Наши взгляды вцепились. Янковский остановился. Каждый размышлял о своём. Но уверена, что боль на сердце была разная.
– У вас пять минут, – сухо проговорил Назар, вернувшись в дом.
Меньше всего я хотела остаться с ним наедине и вести диалог.
Только не сегодня. Только не сейчас. Только не после того, как он не поверил мне.
– Прости меня, – сказал он наперёд.
– И не подумаю.
– И будешь как никогда права.
Он походил на шкодливого пятиклассника, который не мог найти себе оправдание, но всеми силами пытался.
Боже, что с ним стряслось? Он будто не спал вечность.
– Я всё решил, Снег. Я готов пойти на всё, чтобы ты меня простила.
– Прям-таки на всё? – язвила я сквозь подступающие слёзы. – Может, исчезнешь для начала? Прости, но дни без тебя были такими весёлыми. Платон хотел убить меня. Забавно, правда? А знаешь, почему? Да просто он боялся раскрытия одной малюсенькой правды. Я говорила тебе о ней, но ты посчитал это бредом…
– Снег, – попытался перебить он, но тщетно.
– … зато с лёгкостью поверил Наденьке. И верно, ведь у меня не такая длинная коса! Впрочем, я на тебя злюсь! Насильно мил не будешь, верно!? Да все эти разговоры про насилие ненароком оказываются брехней! Так что продолжай играть стойкого солдатика, а балерина предпочитает превратиться в пепел! В серый снег! Чао!

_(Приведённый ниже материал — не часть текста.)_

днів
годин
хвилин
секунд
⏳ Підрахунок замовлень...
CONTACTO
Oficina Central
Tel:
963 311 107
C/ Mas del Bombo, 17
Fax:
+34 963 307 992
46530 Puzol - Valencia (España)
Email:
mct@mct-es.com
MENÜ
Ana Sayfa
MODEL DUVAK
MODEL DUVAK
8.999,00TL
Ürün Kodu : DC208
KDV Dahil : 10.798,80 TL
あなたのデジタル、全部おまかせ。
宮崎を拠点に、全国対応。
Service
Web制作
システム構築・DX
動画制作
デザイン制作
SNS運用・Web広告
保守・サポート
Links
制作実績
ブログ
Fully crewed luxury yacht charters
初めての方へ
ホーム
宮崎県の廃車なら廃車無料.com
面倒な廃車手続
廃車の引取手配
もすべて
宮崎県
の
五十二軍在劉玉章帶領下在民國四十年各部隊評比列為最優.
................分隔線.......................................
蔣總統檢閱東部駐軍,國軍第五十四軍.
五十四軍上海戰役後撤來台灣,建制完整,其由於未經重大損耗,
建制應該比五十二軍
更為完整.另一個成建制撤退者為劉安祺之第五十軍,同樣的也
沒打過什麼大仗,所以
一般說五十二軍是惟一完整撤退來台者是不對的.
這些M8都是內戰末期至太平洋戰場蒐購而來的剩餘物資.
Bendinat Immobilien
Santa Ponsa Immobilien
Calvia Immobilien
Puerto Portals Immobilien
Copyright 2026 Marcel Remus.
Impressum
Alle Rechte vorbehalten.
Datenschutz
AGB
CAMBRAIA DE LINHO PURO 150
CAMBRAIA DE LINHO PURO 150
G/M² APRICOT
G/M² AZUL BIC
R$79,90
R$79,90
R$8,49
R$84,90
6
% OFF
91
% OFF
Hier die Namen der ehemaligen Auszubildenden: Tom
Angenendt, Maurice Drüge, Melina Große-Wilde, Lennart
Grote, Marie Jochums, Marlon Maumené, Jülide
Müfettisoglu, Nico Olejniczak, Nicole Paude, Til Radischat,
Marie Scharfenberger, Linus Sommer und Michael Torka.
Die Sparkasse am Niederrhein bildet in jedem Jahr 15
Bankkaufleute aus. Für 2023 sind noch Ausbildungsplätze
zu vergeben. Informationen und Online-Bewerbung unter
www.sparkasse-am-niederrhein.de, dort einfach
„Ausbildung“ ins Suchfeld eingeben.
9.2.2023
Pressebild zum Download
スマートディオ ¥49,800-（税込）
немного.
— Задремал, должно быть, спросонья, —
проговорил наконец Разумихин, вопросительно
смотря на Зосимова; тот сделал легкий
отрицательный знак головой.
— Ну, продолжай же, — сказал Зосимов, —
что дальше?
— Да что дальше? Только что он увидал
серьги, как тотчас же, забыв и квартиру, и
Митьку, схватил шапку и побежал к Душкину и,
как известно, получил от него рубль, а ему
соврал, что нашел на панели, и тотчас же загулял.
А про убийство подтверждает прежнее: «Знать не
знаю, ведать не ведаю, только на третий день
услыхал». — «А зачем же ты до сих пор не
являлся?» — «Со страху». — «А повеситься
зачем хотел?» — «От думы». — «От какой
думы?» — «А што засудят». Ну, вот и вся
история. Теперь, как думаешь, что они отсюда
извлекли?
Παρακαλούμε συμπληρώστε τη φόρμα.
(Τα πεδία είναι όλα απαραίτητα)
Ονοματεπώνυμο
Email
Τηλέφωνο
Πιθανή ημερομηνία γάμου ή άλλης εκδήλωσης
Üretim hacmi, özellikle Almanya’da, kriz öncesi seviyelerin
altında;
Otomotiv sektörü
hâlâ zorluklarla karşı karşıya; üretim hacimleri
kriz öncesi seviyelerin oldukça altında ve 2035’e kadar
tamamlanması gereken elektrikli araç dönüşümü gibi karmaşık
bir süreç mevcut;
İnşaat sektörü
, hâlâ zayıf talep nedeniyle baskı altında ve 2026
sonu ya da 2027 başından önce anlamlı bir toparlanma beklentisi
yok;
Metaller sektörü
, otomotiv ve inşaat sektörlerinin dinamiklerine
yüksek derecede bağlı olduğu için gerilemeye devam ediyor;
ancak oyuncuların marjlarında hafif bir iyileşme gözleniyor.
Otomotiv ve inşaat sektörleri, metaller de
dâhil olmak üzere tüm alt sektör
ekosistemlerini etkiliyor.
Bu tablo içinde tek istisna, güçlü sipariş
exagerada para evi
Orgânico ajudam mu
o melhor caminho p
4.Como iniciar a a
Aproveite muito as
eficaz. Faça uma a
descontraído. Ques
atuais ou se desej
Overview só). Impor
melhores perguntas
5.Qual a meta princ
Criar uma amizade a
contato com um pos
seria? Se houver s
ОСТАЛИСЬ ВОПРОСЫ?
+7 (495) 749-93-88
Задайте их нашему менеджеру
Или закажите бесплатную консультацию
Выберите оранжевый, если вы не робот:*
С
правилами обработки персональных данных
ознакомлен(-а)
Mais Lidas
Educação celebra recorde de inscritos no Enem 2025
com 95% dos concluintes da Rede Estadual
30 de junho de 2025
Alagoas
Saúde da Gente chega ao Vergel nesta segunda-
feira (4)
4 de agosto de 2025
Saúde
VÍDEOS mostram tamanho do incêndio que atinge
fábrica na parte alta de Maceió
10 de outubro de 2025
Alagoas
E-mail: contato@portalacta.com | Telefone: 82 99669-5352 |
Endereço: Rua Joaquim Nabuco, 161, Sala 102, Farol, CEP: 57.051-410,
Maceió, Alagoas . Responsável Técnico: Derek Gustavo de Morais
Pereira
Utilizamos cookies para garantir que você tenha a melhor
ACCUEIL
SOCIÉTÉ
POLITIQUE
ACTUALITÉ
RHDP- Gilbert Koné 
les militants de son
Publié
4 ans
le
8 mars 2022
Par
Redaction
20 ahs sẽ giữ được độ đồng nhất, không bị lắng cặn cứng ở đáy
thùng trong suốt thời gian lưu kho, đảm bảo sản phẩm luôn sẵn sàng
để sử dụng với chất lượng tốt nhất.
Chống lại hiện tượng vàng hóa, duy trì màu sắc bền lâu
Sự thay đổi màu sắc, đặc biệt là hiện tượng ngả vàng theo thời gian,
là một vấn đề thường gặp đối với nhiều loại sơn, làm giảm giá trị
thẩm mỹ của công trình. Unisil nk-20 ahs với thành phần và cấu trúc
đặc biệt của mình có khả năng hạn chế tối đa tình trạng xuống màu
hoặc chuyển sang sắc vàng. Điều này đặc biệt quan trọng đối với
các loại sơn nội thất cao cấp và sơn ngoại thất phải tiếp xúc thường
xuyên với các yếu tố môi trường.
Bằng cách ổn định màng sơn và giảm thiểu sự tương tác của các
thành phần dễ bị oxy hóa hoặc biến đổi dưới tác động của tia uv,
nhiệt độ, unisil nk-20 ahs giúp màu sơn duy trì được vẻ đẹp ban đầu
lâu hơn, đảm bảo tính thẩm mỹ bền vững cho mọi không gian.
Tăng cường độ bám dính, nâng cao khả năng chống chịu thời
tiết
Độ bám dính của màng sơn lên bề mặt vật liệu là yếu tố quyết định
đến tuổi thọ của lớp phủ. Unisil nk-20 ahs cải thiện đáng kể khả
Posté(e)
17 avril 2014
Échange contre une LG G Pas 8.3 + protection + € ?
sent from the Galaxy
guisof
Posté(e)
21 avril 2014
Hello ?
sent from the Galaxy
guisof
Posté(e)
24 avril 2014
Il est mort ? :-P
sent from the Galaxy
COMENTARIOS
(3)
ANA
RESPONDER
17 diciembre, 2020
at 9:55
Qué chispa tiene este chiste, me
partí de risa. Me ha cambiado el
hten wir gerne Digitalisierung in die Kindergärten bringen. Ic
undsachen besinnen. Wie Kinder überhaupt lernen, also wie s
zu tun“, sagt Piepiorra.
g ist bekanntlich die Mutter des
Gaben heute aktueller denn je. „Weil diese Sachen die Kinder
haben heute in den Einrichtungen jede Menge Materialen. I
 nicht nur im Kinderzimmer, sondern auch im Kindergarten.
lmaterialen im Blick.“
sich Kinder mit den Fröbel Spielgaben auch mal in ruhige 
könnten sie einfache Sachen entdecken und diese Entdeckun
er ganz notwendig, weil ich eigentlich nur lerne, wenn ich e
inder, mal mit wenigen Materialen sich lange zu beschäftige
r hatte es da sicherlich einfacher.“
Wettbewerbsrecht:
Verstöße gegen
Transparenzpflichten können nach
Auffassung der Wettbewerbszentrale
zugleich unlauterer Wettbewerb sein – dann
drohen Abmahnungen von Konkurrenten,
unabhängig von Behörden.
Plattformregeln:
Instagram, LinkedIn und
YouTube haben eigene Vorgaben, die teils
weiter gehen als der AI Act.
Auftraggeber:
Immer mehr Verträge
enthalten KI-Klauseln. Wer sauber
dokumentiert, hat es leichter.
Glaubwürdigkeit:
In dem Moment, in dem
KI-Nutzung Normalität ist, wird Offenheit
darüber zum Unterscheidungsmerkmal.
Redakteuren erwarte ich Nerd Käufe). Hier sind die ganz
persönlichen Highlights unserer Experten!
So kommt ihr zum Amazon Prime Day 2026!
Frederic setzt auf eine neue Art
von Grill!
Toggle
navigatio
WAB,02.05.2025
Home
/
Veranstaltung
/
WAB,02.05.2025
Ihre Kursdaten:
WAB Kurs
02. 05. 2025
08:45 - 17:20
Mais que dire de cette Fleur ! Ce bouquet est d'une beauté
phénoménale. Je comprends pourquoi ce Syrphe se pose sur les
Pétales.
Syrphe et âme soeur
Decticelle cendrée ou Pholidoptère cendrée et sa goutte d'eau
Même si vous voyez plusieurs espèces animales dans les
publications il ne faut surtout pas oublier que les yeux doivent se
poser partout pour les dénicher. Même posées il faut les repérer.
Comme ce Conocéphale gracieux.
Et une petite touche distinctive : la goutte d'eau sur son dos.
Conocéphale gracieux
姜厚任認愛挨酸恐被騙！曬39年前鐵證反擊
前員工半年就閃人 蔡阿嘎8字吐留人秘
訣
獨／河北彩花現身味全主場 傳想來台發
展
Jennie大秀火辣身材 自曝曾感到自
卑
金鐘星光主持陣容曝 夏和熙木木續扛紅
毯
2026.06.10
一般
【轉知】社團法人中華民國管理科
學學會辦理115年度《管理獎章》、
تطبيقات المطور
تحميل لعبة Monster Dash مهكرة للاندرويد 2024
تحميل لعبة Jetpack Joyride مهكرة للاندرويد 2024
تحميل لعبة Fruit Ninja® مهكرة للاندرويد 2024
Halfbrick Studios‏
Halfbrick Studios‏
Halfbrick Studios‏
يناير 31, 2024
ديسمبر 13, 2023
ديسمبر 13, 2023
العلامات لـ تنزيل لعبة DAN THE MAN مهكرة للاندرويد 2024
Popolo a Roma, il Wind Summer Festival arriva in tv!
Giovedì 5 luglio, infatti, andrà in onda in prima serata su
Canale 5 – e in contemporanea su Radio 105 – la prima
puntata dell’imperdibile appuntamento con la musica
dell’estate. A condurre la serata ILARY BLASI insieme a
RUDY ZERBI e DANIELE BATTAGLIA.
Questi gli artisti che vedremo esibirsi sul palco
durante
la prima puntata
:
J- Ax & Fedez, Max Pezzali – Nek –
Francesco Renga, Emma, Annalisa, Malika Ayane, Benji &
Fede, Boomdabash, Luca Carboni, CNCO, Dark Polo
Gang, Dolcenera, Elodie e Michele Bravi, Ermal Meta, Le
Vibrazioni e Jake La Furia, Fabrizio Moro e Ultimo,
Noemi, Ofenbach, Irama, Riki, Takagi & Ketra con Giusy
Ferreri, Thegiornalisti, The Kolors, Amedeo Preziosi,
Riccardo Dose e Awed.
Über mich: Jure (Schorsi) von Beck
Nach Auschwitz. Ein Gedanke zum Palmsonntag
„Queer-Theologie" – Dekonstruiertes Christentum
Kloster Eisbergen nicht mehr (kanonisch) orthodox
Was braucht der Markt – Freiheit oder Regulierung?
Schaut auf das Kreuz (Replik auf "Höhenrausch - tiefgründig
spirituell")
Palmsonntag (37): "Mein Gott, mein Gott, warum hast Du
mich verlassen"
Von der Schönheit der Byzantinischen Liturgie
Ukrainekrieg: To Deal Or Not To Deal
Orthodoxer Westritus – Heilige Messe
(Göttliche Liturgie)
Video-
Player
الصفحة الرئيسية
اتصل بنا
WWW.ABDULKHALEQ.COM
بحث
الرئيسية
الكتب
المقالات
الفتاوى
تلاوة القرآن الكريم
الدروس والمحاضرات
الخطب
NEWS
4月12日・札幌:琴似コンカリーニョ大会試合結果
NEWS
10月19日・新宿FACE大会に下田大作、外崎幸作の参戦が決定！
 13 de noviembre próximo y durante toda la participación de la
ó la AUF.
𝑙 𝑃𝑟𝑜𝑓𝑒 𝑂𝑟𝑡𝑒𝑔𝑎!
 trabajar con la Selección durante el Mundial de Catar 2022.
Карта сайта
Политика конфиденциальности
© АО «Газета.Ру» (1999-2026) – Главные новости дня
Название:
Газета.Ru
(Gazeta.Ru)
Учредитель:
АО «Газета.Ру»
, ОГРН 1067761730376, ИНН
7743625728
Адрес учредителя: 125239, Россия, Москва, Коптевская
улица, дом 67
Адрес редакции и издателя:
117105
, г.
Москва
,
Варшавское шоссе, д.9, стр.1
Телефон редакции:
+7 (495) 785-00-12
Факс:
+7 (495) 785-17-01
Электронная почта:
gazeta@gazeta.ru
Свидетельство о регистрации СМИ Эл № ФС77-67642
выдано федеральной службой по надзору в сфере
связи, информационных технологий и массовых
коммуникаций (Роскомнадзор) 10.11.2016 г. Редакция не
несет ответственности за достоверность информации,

Я попыталась открыть дверь машины, но та была заперта.
– Что мне сделать? – нелепо кинул он. – Повторюсь, я на всё готов. Дай мне немного времени, и я исправлюсь.
Усталость взяла своё. Я опустила голову. Выдохнула.
– Как только пройдут выборы я уеду, Матвей. Мне надоело жить здесь. Лучше я буду продавщицей на городском рынке, чем жить с такими, как вы. Пусть лучше меня сожрут клопы на съёмной квартире, чем эти лицемерные взгляды. Мне ничего не нужно – ни денег, ни фирменных шмоток, ни начищенных сортиров… И если мы говорим о твоей искренности, то насколько ты честен? Ты готов уехать? Бросить друзей и райское гнёздышко? Сбросить мантию и стать человеком? Готов уехать со мной?
В тёмных глазах Матвея заклубилась печаль.